- _Directions for this task_: Copy every line of the listing below exactly, keeping each character and line break as it appears.

Data excerpts
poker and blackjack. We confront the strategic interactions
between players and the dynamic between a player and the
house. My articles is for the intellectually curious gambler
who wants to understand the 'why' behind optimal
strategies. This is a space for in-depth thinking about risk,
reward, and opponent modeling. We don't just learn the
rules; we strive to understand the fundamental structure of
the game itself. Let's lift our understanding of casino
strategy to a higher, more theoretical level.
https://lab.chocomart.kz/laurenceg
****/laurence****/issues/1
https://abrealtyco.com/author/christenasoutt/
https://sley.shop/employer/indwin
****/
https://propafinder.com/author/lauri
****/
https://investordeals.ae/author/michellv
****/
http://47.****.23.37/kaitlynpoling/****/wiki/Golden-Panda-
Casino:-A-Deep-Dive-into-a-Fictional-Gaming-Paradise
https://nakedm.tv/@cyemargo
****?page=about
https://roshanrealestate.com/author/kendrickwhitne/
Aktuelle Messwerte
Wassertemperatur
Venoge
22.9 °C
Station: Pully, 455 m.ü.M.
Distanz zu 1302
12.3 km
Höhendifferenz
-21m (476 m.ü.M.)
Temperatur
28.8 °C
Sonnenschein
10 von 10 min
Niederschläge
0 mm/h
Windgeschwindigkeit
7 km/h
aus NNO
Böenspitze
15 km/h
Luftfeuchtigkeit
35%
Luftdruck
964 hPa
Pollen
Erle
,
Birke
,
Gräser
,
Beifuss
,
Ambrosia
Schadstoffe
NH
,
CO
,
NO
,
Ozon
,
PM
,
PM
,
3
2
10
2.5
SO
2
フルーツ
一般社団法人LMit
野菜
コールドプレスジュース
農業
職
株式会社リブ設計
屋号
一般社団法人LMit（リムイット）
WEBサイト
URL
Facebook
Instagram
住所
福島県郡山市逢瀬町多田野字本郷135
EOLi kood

- _Response area_:
poker and blackjack. We confront the strategic interactions
between players and the dynamic between a player and the
house. My articles is for the intellectually curious gambler
who wants to understand the 'why' behind optimal
strategies. This is a space for in-depth thinking about risk,
reward, and opponent modeling. We don't just learn the
rules; we strive to understand the fundamental structure of
the game itself. Let's lift our understanding of casino
strategy to a higher, more theoretical level.
https://lab.chocomart.kz/laurenceg
****/laurence****/issues/1
https://abrealtyco.com/author/christenasoutt/
https://sley.shop/employer/indwin
****/
https://propafinder.com/author/lauri
****/
https://investordeals.ae/author/michellv
****/
http://47.****.23.37/kaitlynpoling/****/wiki/Golden-Panda-
Casino:-A-Deep-Dive-into-a-Fictional-Gaming-Paradise
https://nakedm.tv/@cyemargo
****?page=about
https://roshanrealestate.com/author/kendrickwhitne/
Aktuelle Messwerte
Wassertemperatur
Venoge
22.9 °C
Station: Pully, 455 m.ü.M.
Distanz zu 1302
12.3 km
Höhendifferenz
-21m (476 m.ü.M.)
Temperatur
28.8 °C
Sonnenschein
10 von 10 min
Niederschläge
0 mm/h
Windgeschwindigkeit
7 km/h
aus NNO
Böenspitze
15 km/h
Luftfeuchtigkeit
35%
Luftdruck
964 hPa
Pollen
Erle
,
Birke
,
Gräser
,
Beifuss
,
Ambrosia
Schadstoffe
NH
,
CO
,
NO
,
Ozon
,
PM
,
PM
,
3
2
10
2.5
SO
2
フルーツ
一般社団法人LMit
野菜
コールドプレスジュース
農業
職
株式会社リブ設計
屋号
一般社団法人LMit（リムイット）
WEBサイト
URL
Facebook
Instagram
住所
福島県郡山市逢瀬町多田野字本郷135
EOLi kood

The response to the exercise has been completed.